Anchor Ana Cabrera began by expressing disgust at the MAGA protests: "Ryan, the president's supporters, they have poured into the streets of Washington this weekend to try to give life to these unfounded and baseless claims of a rigged election. We literally had far right groups like the Proud Boys marching down Pennsylvania Avenue.This election is over. How did this become normal?"

Politico's Ryan Lizza replied it's "because the president has decided to delegitimize the crystal clear results of the election." Ham said the math for Trump doesn't look good, and then shamed the CNN double standards on recounts and protests: 

 

MARY KATHARINE HAM: I'm happy to have them look at that in Georgia and I think possibly Wisconsin at this point. But math is not in his favor. He cannot overcome the mountain of votes for Joe Biden in many of these states that he would have to do to do this, and therefore the right thing to do is to say I think this is not going to happen and to graciously concede.

I'm comforted that it doesn't seem like Biden's transition is suffering because of this. And I think, look, if he has a strategy, the strategy might be a sort of contemporaneous example in Stacey Abrams because he sees there are great accolades and attention and appetite for somebody who does not concede an election as she did not in Georgia for the governorship for two years, and she has got feted by media and everybody.

So, he's looking around and saying, maybe that's the path for me. It is a bad path, and we should say that it is bad.

I also am not a huge fan of the game where we selectively shame one side or the other for exercising their political rights to free assembly, and to come together in the capital. We have seen it on the left and the right all year, and it is a tendency and a bad tendency, I think, to tell one side that that's bad and they're going to spread the virus, while the other one sort of gets a pass.

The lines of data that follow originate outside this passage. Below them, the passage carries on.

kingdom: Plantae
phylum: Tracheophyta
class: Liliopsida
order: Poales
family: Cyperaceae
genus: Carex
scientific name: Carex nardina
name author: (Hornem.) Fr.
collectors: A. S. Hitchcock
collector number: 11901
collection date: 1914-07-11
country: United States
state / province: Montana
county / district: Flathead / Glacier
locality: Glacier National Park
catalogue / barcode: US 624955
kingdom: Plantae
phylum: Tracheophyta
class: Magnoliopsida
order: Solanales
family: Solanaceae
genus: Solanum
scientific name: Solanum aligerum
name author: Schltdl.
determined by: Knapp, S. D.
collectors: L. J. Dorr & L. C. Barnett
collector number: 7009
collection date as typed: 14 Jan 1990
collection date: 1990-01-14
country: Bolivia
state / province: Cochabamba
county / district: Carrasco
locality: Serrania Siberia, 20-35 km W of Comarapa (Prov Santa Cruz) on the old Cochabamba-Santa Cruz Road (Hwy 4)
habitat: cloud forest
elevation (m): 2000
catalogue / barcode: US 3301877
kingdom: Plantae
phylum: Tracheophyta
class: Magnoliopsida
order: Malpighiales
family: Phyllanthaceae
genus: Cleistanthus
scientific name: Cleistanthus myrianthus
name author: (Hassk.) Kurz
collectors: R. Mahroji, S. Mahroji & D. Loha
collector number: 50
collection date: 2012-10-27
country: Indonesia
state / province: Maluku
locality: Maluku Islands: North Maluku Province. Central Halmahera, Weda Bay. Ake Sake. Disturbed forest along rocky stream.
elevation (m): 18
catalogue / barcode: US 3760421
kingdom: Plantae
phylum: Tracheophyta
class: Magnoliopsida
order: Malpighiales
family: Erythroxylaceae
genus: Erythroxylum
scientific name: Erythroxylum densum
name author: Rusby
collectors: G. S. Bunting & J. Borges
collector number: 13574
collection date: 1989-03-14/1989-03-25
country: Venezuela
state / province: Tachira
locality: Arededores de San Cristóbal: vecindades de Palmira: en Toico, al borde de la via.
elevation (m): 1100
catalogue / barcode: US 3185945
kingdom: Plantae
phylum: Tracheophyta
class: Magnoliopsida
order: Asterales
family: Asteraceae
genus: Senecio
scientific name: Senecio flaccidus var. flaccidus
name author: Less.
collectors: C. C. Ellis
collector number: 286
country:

I don't -- the virus doesn't discriminate based on political viewpoint, and neither do I, and I don't think we should in general, with the giant caveat of be careful out there. But I do want to be careful not to discourage this sacrosanct right to gather and vent in these ways, because it's part of what makes our democracy healthy.

With their hypocrisy highlighted by Ham on how the media treated Abrams' perennial refusal to admit she lost to Trump's refusal to concede until after the legal challenges and ballot audits are completed, Cabrera and Lizza lamely attempted to say this is apples and oranges, because Trump is president and there's a pandemic, blah blah blah. Really lame. 

CABRERA: I should note on the Stacey Abrams comparison, I mean, the reason that she was effective post her race is because she actually started, you know, a nonprofit to get out the vote, to really juice up the voter turnout to make sure people have a right to exercise.

HAM: Hold on, but do we think if Trump did not concede, which would be, I think we can all agree, wrong, if he started an effective GOTV nonprofit that we would be giving him magazine covers and good coverage? No, I don't think that would be right, and it happens on the other side, and he sees that very clearly.

CABRERA: I don't think there's a total comparison there, but let's move on because I don't want to make this President Trump versus Stacey Abrams. Go ahead, Ryan, because...

LIZZA: I take that point. Look, I covered the Trump White House now for four years. I interviewed Stacey Abrams the other day right before the election, and you know, I don't want to be too cute about this, but Donald Trump is no Stacey Abrams. What happened in Georgia, it was a more defensible post-election non-concession [!], I guess I would call it.

HAM: But the margin [of defeat in Georgia] was larger!

LIZZA: Yeah, but, let's, you know, I think it's fair to point it out, but I do want to call a little false equivalence on what Trump is doing in trying to delegitimize the incoming president, not honoring him with the traditional smooth transition during a crisis.

Exit question: Shouldn't the media, if it wants a quick concession by Trump, be encouraging states to conduct thorough audits of their ballots to satisfy everyone of the "crystal clear results of the election?"